Protecting yourself from exchange rate movements

There are many different ways to diversify your property portfolio one of which is to look at overseas markets which can move in different directions to your domestic market. Very often, but not always, a foreign property investment will require exchange rate transactions which can bring about their own challenges. There are ways and means of protecting yourself from exchange rate movements and maximising your overseas assets.

Living within your means

Whether you are looking to acquire an overseas property for investment purposes, personal use or you are looking to move lock stock and barrel to a country such as Spain, it is vital that you live within your means. Many people make the mistake of stretching your finances when looking for their dream property only for unforeseen financial issues to have a major impact in the future. So, it is vital that when setting your budget you factor in what you can comfortably afford.

If we look at the countries such as Spain you might be surprised to learn that taxes and additional expenses could increase the purchase price of a property by anywhere between 10% and 15%. If you are spending for example €200,000 on a property this is a significant additional expense. This is why we recommend giving yourself some “headroom” when working out what you can afford and what you plan to spend.

What happens when you agree the price?

It goes without saying that you should already have a mortgage in place, at least in principle, before you begin talking about purchase prices. If you manage to find a property which is within your financial means, suits your requirements and you are able to agree an acceptable price, you need to act fast. If you have sufficient euro deposits, in the case of Spain, then a cash payment in the local currency would not bring about any exchange rate complications. However, if your finances are in sterling then you will need to exchange them into euros at some point.

The problem is that once you agree a price and the deal begins to progress there is still no guarantee it will be completed. However, as you have calculated your offer using the current exchange rate, in this instance between sterling and euros, you should look at locking in that rate. There are companies who will arrange this lock in agreement which effectively gives you the option to exchange from sterling into euros at a prearranged rate for anywhere up to a year. There will obviously be a small cost to this option but when you bear in mind the 20% swing in sterling after the Brexit vote it is minimal.

Closing the deal or not

If your overseas purchase goes ahead then you simply utilise your currency exchange option and pay for the property in euros. If for some reason the property purchase does not go ahead then, assuming no other suitable property has been found, you can simply retain your funds in sterling and advise your mortgage company you will not be taking up their offer at this moment in time.
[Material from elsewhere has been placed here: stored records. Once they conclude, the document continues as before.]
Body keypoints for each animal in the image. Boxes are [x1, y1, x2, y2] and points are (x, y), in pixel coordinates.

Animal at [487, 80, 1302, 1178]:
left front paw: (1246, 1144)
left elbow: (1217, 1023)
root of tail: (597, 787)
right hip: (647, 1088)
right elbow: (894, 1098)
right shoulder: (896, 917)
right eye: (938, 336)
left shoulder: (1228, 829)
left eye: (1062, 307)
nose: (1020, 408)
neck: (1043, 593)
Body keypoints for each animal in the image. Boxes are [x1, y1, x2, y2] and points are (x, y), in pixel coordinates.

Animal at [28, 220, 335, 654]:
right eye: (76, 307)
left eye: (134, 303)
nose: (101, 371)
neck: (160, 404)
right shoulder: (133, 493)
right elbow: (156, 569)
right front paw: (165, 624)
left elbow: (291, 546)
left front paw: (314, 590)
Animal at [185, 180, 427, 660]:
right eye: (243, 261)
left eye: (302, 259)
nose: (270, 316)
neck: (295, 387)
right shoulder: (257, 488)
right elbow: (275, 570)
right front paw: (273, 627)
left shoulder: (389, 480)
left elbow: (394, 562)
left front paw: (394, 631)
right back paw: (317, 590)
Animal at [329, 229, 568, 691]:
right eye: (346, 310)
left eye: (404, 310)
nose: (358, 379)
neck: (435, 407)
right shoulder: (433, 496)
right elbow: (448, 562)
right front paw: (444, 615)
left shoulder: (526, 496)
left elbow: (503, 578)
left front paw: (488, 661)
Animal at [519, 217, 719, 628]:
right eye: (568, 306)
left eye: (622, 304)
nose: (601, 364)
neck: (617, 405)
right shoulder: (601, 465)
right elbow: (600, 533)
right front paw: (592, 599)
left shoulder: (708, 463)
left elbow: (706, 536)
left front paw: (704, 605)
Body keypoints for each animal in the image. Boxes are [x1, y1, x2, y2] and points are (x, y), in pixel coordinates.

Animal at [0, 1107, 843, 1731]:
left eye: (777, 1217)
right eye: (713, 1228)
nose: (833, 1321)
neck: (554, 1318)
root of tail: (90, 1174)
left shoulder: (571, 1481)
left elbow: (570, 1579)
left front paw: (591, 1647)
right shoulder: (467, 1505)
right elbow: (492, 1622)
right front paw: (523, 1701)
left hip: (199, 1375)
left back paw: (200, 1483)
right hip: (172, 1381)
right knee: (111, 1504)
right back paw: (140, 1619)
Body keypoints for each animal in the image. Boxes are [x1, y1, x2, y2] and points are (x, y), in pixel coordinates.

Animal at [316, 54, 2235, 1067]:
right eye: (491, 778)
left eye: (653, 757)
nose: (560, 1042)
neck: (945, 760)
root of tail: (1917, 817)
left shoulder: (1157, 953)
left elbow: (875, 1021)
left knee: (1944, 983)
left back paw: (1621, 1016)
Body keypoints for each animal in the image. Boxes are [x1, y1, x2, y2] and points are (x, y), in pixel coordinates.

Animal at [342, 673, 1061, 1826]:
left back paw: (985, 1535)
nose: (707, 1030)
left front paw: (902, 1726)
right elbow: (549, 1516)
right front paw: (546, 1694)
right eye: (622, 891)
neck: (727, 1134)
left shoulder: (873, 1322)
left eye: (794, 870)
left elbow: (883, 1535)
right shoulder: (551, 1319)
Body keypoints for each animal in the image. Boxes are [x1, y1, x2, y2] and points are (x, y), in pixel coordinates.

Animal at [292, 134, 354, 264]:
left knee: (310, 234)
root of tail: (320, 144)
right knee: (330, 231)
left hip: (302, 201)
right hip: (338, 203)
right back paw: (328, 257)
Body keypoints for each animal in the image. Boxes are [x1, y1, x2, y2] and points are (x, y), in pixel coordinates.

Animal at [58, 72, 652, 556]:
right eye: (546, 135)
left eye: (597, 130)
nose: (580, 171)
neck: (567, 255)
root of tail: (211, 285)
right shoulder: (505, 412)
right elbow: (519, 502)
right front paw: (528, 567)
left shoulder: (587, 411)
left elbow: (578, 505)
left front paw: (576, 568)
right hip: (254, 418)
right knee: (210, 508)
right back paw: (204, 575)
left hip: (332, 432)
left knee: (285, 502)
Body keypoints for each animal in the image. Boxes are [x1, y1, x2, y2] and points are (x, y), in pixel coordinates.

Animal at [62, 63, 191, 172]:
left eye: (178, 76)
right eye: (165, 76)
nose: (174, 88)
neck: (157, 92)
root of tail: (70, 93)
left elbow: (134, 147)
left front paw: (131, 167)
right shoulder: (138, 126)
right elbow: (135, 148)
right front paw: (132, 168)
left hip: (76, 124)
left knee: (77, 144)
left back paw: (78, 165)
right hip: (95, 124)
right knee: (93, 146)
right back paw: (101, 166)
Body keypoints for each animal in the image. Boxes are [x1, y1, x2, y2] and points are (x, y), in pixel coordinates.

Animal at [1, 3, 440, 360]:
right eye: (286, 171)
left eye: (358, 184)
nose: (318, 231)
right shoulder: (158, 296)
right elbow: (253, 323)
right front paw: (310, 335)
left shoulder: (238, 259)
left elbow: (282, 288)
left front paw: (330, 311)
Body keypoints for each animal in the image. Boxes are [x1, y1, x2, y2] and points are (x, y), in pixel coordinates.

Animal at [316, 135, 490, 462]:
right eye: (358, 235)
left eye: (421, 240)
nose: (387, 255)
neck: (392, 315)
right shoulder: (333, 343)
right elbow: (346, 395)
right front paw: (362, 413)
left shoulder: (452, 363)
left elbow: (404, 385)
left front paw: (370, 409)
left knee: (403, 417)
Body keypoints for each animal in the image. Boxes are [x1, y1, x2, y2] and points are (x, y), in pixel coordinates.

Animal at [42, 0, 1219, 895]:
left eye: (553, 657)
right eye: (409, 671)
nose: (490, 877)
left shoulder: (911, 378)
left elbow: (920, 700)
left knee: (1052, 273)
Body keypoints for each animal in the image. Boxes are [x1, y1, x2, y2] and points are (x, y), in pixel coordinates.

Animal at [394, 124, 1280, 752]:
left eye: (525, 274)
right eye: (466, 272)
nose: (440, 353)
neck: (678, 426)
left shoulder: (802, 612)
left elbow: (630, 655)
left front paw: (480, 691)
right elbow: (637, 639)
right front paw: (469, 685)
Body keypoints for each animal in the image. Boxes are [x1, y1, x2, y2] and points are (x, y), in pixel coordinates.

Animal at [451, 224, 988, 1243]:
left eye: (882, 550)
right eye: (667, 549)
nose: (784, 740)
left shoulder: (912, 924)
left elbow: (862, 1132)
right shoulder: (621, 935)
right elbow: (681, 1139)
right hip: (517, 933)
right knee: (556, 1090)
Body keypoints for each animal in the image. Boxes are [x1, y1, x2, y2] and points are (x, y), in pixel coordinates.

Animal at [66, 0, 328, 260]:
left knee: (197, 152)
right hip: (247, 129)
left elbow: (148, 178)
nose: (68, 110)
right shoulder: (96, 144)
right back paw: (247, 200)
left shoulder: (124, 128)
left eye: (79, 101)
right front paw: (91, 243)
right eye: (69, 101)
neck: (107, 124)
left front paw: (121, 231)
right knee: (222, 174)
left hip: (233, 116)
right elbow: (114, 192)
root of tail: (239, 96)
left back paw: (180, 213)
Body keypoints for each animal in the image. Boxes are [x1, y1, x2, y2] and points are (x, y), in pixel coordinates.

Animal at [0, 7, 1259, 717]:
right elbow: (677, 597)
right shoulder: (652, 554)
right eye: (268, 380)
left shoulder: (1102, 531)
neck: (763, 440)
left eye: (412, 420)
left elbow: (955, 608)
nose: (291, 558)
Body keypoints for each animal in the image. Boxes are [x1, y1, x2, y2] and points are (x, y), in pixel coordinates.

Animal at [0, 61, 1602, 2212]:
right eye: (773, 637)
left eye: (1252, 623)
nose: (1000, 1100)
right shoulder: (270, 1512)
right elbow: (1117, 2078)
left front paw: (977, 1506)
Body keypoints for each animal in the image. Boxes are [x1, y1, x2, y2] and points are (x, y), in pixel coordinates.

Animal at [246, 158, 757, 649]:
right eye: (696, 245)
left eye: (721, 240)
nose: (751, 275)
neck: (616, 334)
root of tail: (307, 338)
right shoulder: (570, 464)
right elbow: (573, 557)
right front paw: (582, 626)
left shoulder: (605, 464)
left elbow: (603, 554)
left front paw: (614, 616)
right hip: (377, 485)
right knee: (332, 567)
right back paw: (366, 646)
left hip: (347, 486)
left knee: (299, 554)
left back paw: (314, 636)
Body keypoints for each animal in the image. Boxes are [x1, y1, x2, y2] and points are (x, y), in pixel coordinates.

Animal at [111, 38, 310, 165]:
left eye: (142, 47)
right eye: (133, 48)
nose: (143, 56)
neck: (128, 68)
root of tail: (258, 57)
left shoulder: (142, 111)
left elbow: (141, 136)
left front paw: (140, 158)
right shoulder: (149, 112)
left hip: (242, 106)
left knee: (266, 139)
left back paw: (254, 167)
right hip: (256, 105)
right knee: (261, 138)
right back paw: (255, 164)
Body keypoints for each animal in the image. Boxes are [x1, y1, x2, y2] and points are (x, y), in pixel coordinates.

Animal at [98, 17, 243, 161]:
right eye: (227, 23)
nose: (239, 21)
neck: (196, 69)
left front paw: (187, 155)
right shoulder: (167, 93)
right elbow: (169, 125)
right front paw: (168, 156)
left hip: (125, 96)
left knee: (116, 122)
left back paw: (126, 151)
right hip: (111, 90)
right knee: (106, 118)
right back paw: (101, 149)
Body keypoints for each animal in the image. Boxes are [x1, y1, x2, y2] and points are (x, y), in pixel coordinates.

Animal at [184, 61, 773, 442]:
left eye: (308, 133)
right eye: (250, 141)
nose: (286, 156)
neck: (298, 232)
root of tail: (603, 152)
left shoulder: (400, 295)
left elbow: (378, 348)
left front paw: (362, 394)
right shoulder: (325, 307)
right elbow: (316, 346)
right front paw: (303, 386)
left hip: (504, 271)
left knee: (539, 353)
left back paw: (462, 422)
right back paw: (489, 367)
In years gone by currencies tended to swing within relatively small trading ranges but we saw a significant move in sterling against the dollar and other major currencies last year. In effect sterling was devalued by 20% against the dollar with similar reductions against the likes of the euro and other leading currencies. In theory, if you had agreed to buy a property in Spain one day prior to the Brexit vote and chosen not to lock in the exchange rate you would literally have been 20% on the wrong side only two days later. When you bear in mind you are investing tens if not hundreds of thousands of euros can you imagine waking up to that in the morning?